The other story: Musk wants Cursor for $60 billion
While Apple reshuffles its leadership, Elon Musk is reportedly trying to acquire Cursor, the AI-powered code editor built by Anysphere that has become the tool of choice for a huge slice of the developer community. The reported price tag: $60 billion, which would make it one of the largest software acquisitions in history. Cursor's growth has been remarkable — it plugs large language models directly into the developer workflow in a way that actually feels useful rather than gimmicky. If Musk closes this deal, he'd be stacking Cursor on top of xAI and Grok, building a vertical AI stack that goes from the model layer all the way down to the IDE where code gets written. That's a serious play for developer mindshare.
What happens next
The broader pattern here is consolidation around developer tools. Between Cursor, GitHub Copilot, and Replit, the real war in AI isn't being fought for consumers — it's being fought for the developers who build everything else.

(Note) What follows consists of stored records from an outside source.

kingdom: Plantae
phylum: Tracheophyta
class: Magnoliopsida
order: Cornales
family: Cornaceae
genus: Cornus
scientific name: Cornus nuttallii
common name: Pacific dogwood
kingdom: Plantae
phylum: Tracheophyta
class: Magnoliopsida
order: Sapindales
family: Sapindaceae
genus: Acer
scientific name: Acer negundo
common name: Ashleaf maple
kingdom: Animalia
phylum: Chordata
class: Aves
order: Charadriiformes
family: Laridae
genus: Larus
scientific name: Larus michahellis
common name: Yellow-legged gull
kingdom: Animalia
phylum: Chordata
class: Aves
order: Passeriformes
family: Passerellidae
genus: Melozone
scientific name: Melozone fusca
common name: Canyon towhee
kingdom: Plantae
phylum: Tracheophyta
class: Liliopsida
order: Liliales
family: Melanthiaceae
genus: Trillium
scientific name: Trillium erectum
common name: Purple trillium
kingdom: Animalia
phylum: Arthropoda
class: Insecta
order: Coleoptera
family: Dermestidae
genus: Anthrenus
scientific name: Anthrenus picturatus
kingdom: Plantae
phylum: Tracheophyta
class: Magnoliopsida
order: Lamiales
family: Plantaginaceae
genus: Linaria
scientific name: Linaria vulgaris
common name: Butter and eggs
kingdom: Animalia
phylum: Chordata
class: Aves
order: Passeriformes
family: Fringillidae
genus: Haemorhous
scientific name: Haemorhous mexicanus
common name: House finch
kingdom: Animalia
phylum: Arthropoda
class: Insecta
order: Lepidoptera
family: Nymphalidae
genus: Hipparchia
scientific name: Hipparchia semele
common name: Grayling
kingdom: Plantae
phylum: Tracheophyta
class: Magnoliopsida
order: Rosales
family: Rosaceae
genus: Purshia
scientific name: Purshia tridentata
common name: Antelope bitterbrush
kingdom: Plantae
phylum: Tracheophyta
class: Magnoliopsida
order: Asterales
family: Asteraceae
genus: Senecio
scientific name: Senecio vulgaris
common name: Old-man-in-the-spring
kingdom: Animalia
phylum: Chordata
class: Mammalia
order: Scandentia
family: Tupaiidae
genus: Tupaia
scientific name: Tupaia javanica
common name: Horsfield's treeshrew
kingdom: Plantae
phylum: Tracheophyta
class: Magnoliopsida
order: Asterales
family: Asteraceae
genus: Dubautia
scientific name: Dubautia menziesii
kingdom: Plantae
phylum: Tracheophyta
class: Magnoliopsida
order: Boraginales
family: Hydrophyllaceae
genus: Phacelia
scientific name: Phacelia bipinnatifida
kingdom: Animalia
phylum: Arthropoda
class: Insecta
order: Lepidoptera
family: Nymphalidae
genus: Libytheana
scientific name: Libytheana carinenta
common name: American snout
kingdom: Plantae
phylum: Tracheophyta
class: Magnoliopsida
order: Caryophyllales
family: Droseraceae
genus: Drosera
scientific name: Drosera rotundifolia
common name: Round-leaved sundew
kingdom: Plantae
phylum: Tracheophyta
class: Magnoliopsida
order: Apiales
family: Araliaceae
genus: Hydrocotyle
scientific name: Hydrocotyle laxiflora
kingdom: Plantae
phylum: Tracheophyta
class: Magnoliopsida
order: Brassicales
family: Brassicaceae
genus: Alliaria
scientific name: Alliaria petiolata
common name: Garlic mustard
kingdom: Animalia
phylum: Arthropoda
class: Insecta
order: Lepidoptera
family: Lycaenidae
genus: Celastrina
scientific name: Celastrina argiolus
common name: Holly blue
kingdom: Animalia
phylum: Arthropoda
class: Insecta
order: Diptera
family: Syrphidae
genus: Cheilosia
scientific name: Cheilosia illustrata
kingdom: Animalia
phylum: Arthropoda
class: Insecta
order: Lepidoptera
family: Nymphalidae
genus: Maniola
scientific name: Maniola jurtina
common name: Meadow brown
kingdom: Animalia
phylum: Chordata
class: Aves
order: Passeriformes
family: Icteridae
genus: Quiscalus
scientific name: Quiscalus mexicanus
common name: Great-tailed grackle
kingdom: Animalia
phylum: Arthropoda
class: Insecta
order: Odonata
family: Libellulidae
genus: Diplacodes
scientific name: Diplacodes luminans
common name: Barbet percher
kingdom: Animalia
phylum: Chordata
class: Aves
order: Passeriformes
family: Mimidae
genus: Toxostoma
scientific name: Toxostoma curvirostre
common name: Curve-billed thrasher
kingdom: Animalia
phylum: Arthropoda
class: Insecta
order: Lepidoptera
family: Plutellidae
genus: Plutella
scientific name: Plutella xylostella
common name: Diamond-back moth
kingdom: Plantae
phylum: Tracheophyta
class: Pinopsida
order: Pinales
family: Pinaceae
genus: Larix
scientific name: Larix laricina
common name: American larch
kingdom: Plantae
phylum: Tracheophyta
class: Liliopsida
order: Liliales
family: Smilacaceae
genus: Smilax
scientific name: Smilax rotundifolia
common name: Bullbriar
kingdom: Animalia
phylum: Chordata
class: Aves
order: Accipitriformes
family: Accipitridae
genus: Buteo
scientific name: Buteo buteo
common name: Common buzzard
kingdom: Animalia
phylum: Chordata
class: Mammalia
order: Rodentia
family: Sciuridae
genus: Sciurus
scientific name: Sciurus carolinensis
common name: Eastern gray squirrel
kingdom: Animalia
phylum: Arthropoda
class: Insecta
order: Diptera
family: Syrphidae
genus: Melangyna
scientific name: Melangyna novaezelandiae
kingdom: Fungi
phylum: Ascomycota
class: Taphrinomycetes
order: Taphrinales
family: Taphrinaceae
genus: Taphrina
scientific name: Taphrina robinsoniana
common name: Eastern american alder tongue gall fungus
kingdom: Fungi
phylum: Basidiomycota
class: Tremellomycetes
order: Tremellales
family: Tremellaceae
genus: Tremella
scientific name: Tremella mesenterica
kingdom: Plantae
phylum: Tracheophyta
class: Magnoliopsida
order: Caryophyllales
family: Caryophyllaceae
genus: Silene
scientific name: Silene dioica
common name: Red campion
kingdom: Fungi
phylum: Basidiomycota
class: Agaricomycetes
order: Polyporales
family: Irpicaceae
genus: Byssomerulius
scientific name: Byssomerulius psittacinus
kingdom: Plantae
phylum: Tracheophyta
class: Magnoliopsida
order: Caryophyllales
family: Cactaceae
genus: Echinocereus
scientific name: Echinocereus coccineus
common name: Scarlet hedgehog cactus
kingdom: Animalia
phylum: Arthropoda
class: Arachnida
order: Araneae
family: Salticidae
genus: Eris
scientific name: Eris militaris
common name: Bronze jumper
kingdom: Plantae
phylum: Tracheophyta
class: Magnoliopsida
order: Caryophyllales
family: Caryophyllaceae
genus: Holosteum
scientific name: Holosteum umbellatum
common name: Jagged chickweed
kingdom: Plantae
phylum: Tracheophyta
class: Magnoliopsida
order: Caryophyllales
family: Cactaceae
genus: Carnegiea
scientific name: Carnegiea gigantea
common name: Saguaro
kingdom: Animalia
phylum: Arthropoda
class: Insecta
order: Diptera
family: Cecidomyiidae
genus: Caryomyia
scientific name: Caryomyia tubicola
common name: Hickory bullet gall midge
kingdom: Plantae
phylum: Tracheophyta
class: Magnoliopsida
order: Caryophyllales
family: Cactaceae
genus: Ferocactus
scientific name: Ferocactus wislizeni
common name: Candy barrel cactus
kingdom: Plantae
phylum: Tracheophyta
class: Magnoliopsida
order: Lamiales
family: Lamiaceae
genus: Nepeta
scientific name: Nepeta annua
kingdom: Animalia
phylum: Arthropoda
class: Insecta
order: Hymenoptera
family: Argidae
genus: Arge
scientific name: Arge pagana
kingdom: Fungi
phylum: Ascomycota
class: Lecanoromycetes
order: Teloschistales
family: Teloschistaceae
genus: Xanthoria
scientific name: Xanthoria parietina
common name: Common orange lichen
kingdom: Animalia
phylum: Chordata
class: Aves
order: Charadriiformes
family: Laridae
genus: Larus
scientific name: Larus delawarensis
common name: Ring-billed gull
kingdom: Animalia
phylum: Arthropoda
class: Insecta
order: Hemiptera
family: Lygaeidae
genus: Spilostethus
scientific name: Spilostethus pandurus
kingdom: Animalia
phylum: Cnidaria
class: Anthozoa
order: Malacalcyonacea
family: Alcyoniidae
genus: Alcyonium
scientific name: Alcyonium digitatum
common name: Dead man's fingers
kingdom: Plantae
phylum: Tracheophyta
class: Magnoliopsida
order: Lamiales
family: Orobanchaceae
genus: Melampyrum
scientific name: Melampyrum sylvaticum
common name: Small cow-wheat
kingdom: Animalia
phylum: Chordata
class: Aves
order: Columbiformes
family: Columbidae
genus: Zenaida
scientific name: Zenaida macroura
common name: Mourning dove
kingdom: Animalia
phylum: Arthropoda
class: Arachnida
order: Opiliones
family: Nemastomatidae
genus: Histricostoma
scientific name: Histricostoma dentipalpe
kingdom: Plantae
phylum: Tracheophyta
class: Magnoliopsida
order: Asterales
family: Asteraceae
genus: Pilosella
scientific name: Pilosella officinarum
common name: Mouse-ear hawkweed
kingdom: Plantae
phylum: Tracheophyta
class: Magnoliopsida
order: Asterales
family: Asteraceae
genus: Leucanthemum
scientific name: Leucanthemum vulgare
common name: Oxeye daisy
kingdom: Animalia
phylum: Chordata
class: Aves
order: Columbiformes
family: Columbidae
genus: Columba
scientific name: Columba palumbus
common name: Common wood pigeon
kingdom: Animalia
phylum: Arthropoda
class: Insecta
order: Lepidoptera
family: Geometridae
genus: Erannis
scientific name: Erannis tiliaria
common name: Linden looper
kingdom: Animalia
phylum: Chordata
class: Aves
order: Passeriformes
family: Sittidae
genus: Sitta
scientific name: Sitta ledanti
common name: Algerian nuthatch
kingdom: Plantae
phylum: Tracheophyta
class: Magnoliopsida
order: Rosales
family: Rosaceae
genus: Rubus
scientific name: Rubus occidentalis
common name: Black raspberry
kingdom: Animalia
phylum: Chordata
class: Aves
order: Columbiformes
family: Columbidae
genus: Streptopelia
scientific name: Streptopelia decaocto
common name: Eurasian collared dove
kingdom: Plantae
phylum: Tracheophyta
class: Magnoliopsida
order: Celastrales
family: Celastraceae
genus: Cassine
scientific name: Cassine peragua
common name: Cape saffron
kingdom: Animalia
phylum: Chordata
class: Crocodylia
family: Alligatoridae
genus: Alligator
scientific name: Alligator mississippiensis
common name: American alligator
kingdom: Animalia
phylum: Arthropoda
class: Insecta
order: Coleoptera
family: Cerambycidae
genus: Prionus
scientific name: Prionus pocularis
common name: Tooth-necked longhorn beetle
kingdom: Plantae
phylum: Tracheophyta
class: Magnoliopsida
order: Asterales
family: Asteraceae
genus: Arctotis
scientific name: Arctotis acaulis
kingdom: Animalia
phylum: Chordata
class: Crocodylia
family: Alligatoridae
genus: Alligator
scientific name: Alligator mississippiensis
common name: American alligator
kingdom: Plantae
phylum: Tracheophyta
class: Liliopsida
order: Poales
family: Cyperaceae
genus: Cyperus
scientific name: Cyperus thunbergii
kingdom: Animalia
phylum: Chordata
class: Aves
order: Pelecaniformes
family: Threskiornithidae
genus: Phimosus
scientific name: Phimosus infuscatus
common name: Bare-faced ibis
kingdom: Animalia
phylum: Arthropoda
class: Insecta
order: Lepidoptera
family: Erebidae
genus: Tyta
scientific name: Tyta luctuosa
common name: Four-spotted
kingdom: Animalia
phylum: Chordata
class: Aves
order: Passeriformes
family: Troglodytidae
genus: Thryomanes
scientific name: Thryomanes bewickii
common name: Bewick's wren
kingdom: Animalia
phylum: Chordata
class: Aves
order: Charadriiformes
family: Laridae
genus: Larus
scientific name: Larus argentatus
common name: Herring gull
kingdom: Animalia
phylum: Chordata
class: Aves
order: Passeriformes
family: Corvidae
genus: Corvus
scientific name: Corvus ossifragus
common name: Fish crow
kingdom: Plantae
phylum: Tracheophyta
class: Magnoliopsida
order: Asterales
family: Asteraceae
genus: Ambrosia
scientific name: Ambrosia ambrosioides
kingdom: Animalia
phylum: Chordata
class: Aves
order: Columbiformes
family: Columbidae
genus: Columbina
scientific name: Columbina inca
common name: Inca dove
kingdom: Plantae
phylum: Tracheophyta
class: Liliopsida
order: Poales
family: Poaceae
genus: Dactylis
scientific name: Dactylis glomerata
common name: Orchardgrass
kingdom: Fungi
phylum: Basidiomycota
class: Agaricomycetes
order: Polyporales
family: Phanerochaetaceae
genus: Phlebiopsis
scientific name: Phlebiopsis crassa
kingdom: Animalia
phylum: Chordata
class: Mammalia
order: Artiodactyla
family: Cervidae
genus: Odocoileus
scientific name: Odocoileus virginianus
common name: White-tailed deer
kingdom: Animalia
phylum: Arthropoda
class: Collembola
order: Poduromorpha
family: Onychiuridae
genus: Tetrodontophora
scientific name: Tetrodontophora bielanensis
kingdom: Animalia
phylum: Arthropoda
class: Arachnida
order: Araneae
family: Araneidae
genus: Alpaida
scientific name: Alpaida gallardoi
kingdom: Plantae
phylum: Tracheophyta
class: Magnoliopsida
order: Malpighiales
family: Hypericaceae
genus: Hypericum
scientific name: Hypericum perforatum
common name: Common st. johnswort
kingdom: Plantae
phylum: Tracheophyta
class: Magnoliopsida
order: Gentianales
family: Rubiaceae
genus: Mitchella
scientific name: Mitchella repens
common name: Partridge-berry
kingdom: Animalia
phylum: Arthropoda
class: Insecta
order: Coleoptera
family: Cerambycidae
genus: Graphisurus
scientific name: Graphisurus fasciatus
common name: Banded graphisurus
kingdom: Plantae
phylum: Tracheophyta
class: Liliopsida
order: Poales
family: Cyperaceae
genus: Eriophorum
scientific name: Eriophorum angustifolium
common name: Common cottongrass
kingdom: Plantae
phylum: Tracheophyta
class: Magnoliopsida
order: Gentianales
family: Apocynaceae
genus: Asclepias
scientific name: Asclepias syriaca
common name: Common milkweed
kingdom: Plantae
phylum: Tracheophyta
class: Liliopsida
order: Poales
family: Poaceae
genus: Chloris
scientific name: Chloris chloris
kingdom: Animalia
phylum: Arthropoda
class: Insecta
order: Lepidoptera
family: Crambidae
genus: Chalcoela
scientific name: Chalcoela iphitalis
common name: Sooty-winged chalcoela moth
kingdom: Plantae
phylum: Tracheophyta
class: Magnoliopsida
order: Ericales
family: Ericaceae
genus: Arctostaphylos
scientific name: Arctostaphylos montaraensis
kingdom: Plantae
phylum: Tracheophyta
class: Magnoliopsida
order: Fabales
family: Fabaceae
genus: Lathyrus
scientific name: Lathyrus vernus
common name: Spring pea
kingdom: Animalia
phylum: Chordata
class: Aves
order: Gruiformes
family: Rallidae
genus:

Control how code gets written, and you have enormous leverage over the entire software ecosystem. For Apple, all eyes will be on Ternus's first moves: does he swing for the fences on hardware bets, or does he stick to the playbook that made Wall Street so comfortable under Cook?
The honest question no one can answer yet is whether Ternus has the appetite for risk that this moment in tech actually demands.